(TEXT begins)
The number of preconciliar Roman Rite Masses celebrated by diocesan clergy grew significantly after the release of Summorum Pontificum. Many bishops, however, curtailed diocesan preconciliar Masses after the promulgation of Traditionis custodes.

=== Personal apostolic administration ===

A unique jurisdiction is the Personal Apostolic Administration of Saint John Mary Vianney, a canonical structure erected by Pope John Paul II in 2002, geographically coterminous with the Diocese of Campos in Brazil, and dedicated to exclusively ministering in the preconciliar Roman Rite.

=== Institutes and societies ===

Some institutes of consecrated life and societies of apostolic life in the Catholic Church use preconciliar liturgical forms exclusively, including those of the Roman Rite, Carmelite Rite, Dominican Rite, and Premonstratensian Rite.
(TEXT ends)
**TASKS TO CARRY OUT:**
A) Please condense the paragraph of the text on preconciliar liturgy that begins "A unique jurisdiction is" into a short bulleted list that keeps its main facts.
B) In the text on preconciliar liturgy, write out everything from "The number of" down to "of Traditionis custodes." again, swapping "significantly" for "substantially".
The data comes from a separate source, not from the text on preconciliar liturgy.
(DATA EXCERPTS begins)
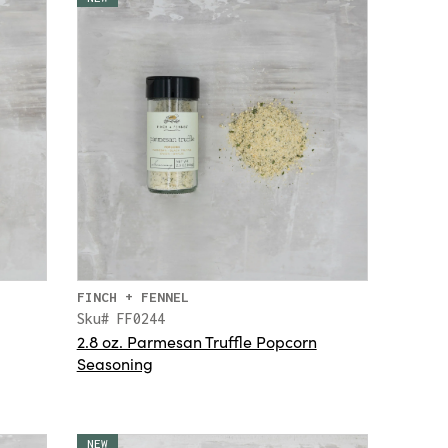
FINCH + FENNEL
Sku# FF0244
2.8 oz. Parmesan Truffle Popcorn
Seasoning
NEW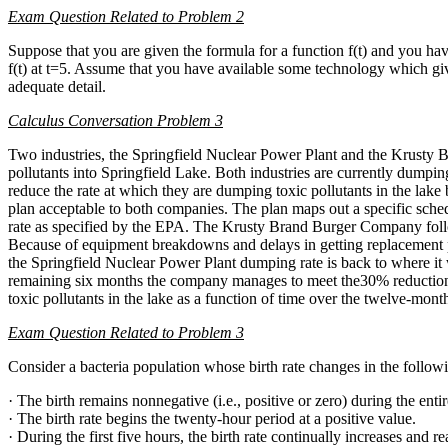
Exam Question Related to Problem 2
Suppose that you are given the formula for a function f(t) and you hav
f(t) at t=5. Assume that you have available some technology which give
adequate detail.
Calculus Conversation Problem 3
Two industries, the Springfield Nuclear Power Plant and the Krusty
pollutants into Springfield Lake. Both industries are currently dumpin
reduce the rate at which they are dumping toxic pollutants in the la
plan acceptable to both companies. The plan maps out a specific sche
rate as specified by the EPA. The Krusty Brand Burger Company follow
Because of equipment breakdowns and delays in getting replacement part
the Springfield Nuclear Power Plant dumping rate is back to where it 
remaining six months the company manages to meet the30% reduction
toxic pollutants in the lake as a function of time over the twelve-mo
Exam Question Related to Problem 3
Consider a bacteria population whose birth rate changes in the follo
· The birth remains nonnegative (i.e., positive or zero) during the enti
· The birth rate begins the twenty-hour period at a positive value.
· During the first five hours, the birth rate continually increases and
(DATA EXCERPTS ends)
**ANSWERS GIVEN:**
A)
- Name: Personal Apostolic Administration of Saint John Mary Vianney
- A canonical structure erected by Pope John Paul II in 2002
- Covers the same territory as the Diocese of Campos in Brazil
- Ministers exclusively in the preconciliar Roman Rite

B)
The number of preconciliar Roman Rite Masses celebrated by diocesan clergy grew substantially after the release of Summorum Pontificum. Many bishops, however, curtailed diocesan preconciliar Masses after the promulgation of Traditionis custodes.